** Задания **
**1)** Перескажите отрывок в двух предложениях.
**2)** Обновите часть отрывка, заменив «парикмахерши» на «мастерицы». Начните со слов, в которых есть «Я со всей возможной», и остановитесь после «крошкой эдакими пальчищами?».
**3)** Ответьте по отрывку на вопросы:
(a) Кто стрижется в мужском зале?
(b) Что лежало наготове в ладони у этого посетителя?
(c) У кого из работников были большие неприятности после интервью?

** Фрагмент страницы **
%%
Глянув в мужской зал, женщина-техник задумчиво пожевала губами:
— Нет, сейчас нельзя: зам Селезнева стрижется. Не будем беспокоить заслуженного работника.
Я со всей возможной осторожностью заглянул в зальчик. Там сидел крупных размеров представительный мужчина и млел под ласковыми хлопочущими ручками-птичками парикмахерши. Но даже удовольствие от женских ручек не могло отвлечь заслуженного работника от государственных дел — в его лопатообразной ладони наготове лежал крохотный складной сотовый телефончик. Оставалось только удивляться, как он управляется с эдакой крошкой эдакими пальчищами?
— А вообще-то мы не дадим вам интервью, — внезапно прервала мои умственные усилия женщина-техник. — У нас мастер Рома однажды дал интервью, и у него через это были большие неприятности. Куда его только не таскали!.. Нет, пусть уж нам сверху разрешение дадут, тогда мы вам что-нибудь расскажем.
%%
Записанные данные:
%%
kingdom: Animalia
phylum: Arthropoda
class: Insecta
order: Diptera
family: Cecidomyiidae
%%
%%
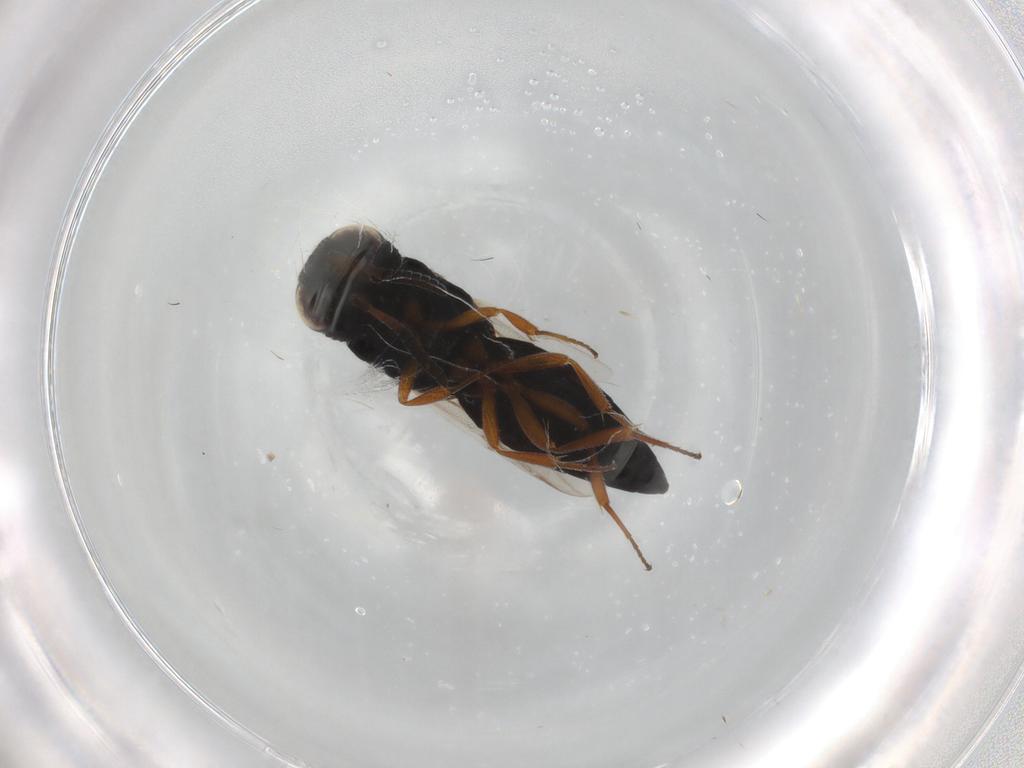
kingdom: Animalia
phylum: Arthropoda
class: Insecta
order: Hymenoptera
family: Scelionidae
%%
** Ответы по заданиям **
**1)** Женщина-техник говорит, что сейчас нельзя беспокоить мужской зал, где стрижется зам Селезнева — крупный представительный мужчина с крохотным складным сотовым телефоном в ладони. Затем она отказывается дать интервью: мастер Рома однажды дал интервью и получил большие неприятности, поэтому сначала нужно разрешение сверху.

**2)**
Я со всей возможной осторожностью заглянул в зальчик. Там сидел крупных размеров представительный мужчина и млел под ласковыми хлопочущими ручками-птичками мастерицы. Но даже удовольствие от женских ручек не могло отвлечь заслуженного работника от государственных дел — в его лопатообразной ладони наготове лежал крохотный складной сотовый телефончик. Оставалось только удивляться, как он управляется с эдакой крошкой эдакими пальчищами?

**3)**
(a) Зам Селезнева.
(b) Крохотный складной сотовый телефончик.
(c) У мастера Ромы.